Excerpt provided:
******

Not much of an improvement? Are you kidding? Do you have any idea what the Nazis planned to do
after the war, if they won? What we call the Holocaust was supposed to be just the beginning. The Jews were the first "non-Aryan" nation on Hitler's hit list, but they were by no means the last. The Nazis wanted
Lebensraum - "living space" - in the East, and they planned to get it by doing to the people of the Soviet Union exactly what European colonists did to the Native Americans... except on a much grander scale, since there were so many more of them.
Stalinism, in the post-war years, threw lots of people in jail for opposing the government. Yes, this is repressive, but it is rather ordinary, mundane repression, which happened in many different countries (including most Western countries in the 19th century). It is
infinitely better than a Nazi superpower dedicated to the extermination and/or enslavement of about 1/4 of Europe's population - and its replacement with German colonists.
And Stalinism was more than just political repression. That was the negative side of it, but there was also a big positive side. In Eastern Europe after WW2, women were given equal rights to men (in some countries, like my own, this was a radical progressive reform). The 1950s in the East were a better experience for women than the 1950s in the West. Women were able, for the first time, to get the same jobs as men and earn their own income (which, by the way, was equal to the income of men for the same job - something capitalism has not achieved even today).
In the late 1940s, private schools and universities were nationalized, and all education was made free for everyone. This made it possible for the children of ordinary workers, like my grandfather, to get a higher education and have successful careers as professionals, intellectuals, civil servants or politicians. For about 10 years, there was even an affirmative action program to help children from working class backgrounds get an education. The pre-war societies of Eastern Europe were highly stratified and intensely conservative. Stalinism smashed the old elites and massively improved social mobility. Under Stalinism, it was really possible for a worker to rise to the highest levels of government - and many did. Such a thing would have been unthinkable before the war.
Today, the generation of people who were 20 years old around the year 1950 is still extremely supportive of Stalin and Stalinism. I don't really know why that is, but I suspect it's because the people of that generation feel they owe their education and their careers to Stalinism. For young people who did not oppose the government, the 1950s were a time of amazing new opportunities.
And, of course, Stalinism also brought industrialization to the agricultural societies that existed in most of Eastern Europe.

******

Data to examine:

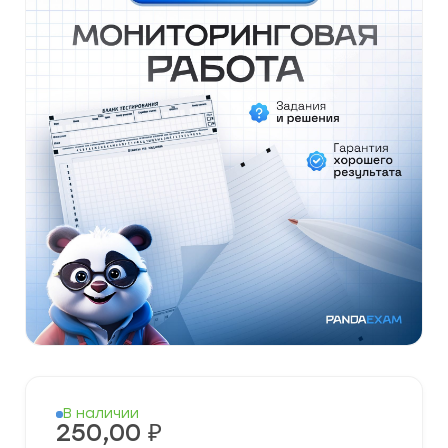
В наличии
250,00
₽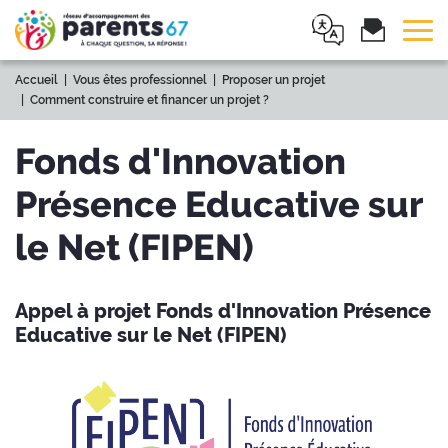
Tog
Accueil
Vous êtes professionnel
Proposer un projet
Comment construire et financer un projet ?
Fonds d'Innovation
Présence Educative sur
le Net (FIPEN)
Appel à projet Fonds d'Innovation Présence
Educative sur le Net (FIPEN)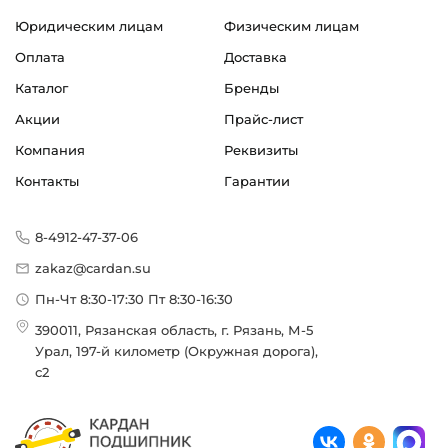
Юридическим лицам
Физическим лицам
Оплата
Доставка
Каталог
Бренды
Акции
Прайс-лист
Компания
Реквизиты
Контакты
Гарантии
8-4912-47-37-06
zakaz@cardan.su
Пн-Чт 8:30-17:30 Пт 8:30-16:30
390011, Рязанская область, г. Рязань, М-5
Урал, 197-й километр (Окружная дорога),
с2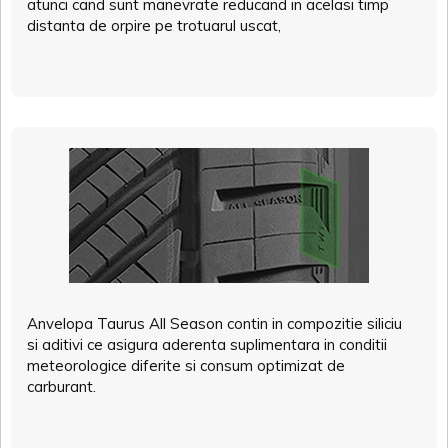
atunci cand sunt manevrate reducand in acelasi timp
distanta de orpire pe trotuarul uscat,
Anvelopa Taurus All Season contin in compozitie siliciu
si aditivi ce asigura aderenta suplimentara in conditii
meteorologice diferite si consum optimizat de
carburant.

******

Tasks for this exercise:
A. Decide whether each statement agrees with the excerpt on Stalinism, answering yes or no and quoting the deciding words: (i) Private schools and universities were nationalized in the late 1940s. (ii) The affirmative action program for working-class children ran for about 20 years. (iii) The pre-war societies of Eastern Europe are described as highly stratified and intensely conservative.
B. According to the excerpt on Stalinism, what did the Nazis want in the East?

Solution set:
A.
(i) Yes: "In the late 1940s, private schools and universities were nationalized"
(ii) No: "For about 10 years, there was even an affirmative action program"
(iii) Yes: "The pre-war societies of Eastern Europe were highly stratified and intensely conservative."

B. Lebensraum, or "living space."